Sementara di ruang kedua berfungsi menyimpan koleksi pribadi Demono akan buku, lukisan dan kain nusantara. Di ruangan ini, kita bisa menyaksikan koleksi batik dari Iwan Tirta serta penjelasan arti dari motif-motifnyanya. Suatu hal yang sangat berguna bagi pelestarian budaya negeri ini
Ruang ketiga yang sebenarnya berada satu ruang dengan ruang kedua, merefleksi kamar pribadi termasuk lipstik merah dan parfum melati yang selalu tersedia di meja rias Ibu Dewi Motik. Suatu kehormatan tentu bagi Ngojak ketika rombongan ini berkunjung ke tempat ini, Ibu Dewi Motik berkenan hadir untuk memberikan “wejangan” bagi para peserta setelah sebelumnya rombongan dipandu oleh Kak Moza sebagai inisiator Galeri Demono.
Pada saat itu, peserta juga diberi kesempatan untuk memiliki dan membaca buku “75 Inspirasi Dewi Motik Pramono”, sebuah buku berisi nilai-nilai hidup dalam bentuk essay reflektif sederhana, namun relevan dengan pengalaman hidup kita semua.

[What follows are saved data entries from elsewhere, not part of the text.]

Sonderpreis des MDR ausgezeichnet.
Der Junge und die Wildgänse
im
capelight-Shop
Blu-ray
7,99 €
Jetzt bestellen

Seperti biasa Ngojak memang konsisten dengan apa yang disebut wisata tematiknya. Suatu kawasan dengan sangat jeli bisa dilihat dari sudut lain yang berbeda dengan event dari penyelenggara lain. Prinsip dasar Ngojak yaitu tidak akan pernah mengulang rute yang sama secara reguler, karena ada banyak sekali wilayah di Jabodetabek yg penting untuk dikunjungi, perlu diapresiasi.